• _Problem details_: Your job is to retype all of the data word for word, leaving every image out.

• _Supplied material_:
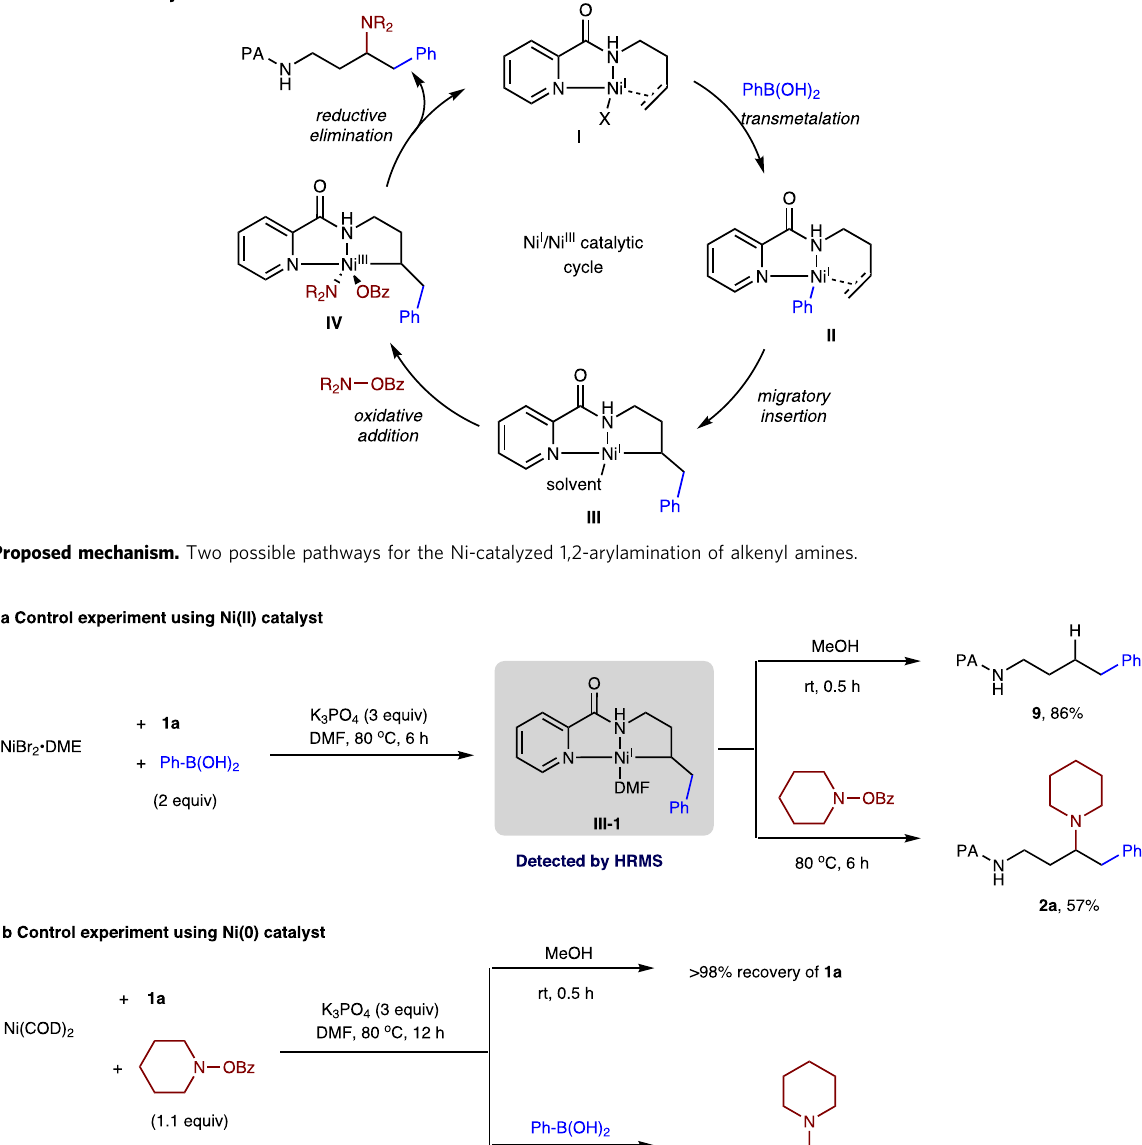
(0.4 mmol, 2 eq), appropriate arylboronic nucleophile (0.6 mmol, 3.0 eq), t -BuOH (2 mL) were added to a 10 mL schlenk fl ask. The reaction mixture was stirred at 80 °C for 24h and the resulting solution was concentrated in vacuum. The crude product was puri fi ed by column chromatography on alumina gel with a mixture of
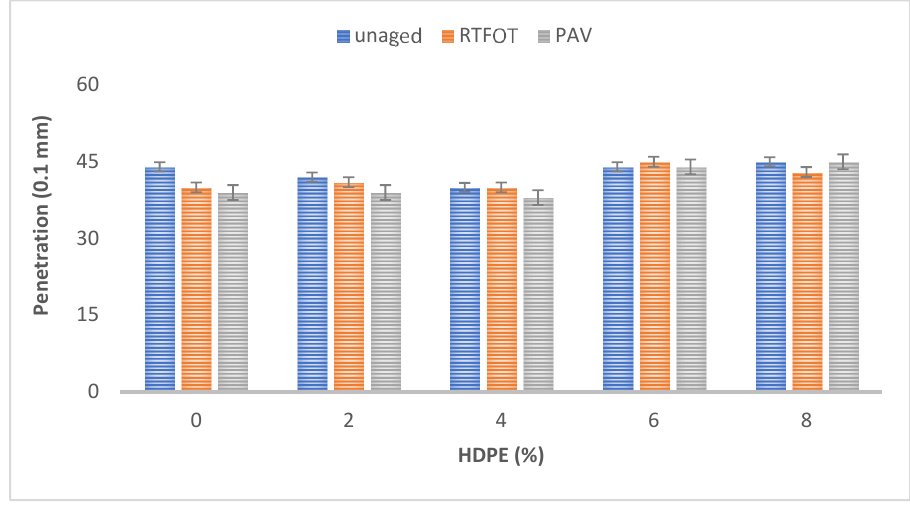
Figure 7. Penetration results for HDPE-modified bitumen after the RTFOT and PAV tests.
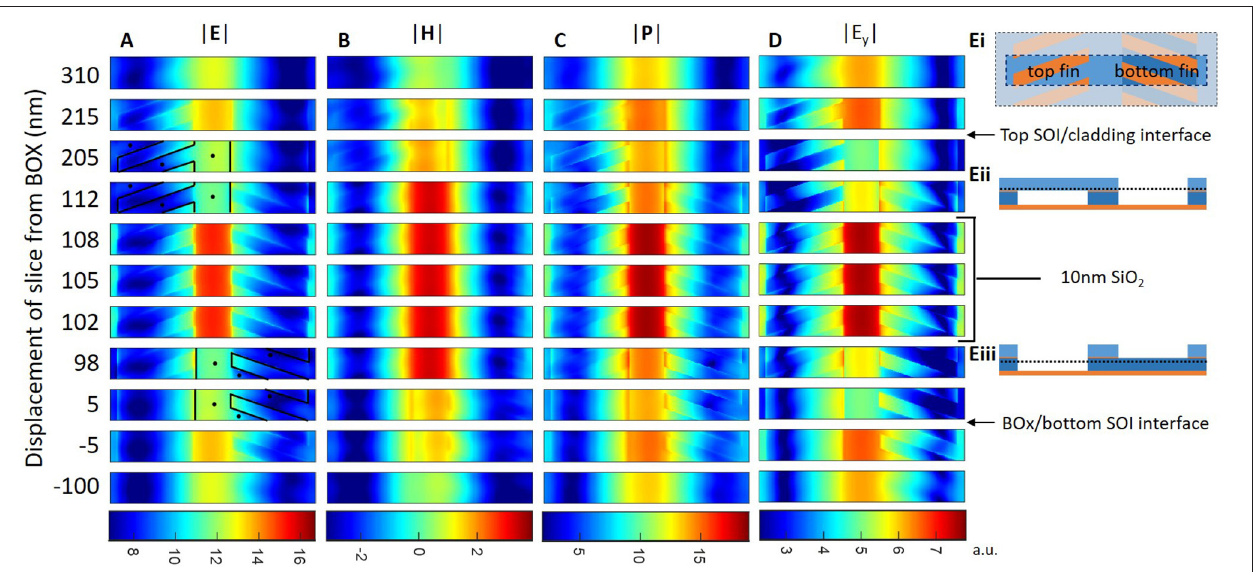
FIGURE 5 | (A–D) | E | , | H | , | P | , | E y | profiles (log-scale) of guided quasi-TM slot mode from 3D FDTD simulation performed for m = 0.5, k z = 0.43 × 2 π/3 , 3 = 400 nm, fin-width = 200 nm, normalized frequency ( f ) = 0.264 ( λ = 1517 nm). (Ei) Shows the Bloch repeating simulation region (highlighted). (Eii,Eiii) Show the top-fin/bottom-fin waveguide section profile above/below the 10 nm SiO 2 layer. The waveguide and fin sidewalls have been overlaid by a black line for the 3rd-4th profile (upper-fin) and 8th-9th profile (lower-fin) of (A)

• _Answer space_:
(0.4 mmol, 2 eq), appropriate arylboronic nucleophile (0.6 mmol, 3.0 eq), t -BuOH (2 mL) were added to a 10 mL schlenk fl ask. The reaction mixture was stirred at 80 °C for 24h and the resulting solution was concentrated in vacuum. The crude product was puri fi ed by column chromatography on alumina gel with a mixture of
Figure 7. Penetration results for HDPE-modified bitumen after the RTFOT and PAV tests.
FIGURE 5 | (A–D) | E | , | H | , | P | , | E y | profiles (log-scale) of guided quasi-TM slot mode from 3D FDTD simulation performed for m = 0.5, k z = 0.43 × 2 π/3 , 3 = 400 nm, fin-width = 200 nm, normalized frequency ( f ) = 0.264 ( λ = 1517 nm). (Ei) Shows the Bloch repeating simulation region (highlighted). (Eii,Eiii) Show the top-fin/bottom-fin waveguide section profile above/below the 10 nm SiO 2 layer. The waveguide and fin sidewalls have been overlaid by a black line for the 3rd-4th profile (upper-fin) and 8th-9th profile (lower-fin) of (A)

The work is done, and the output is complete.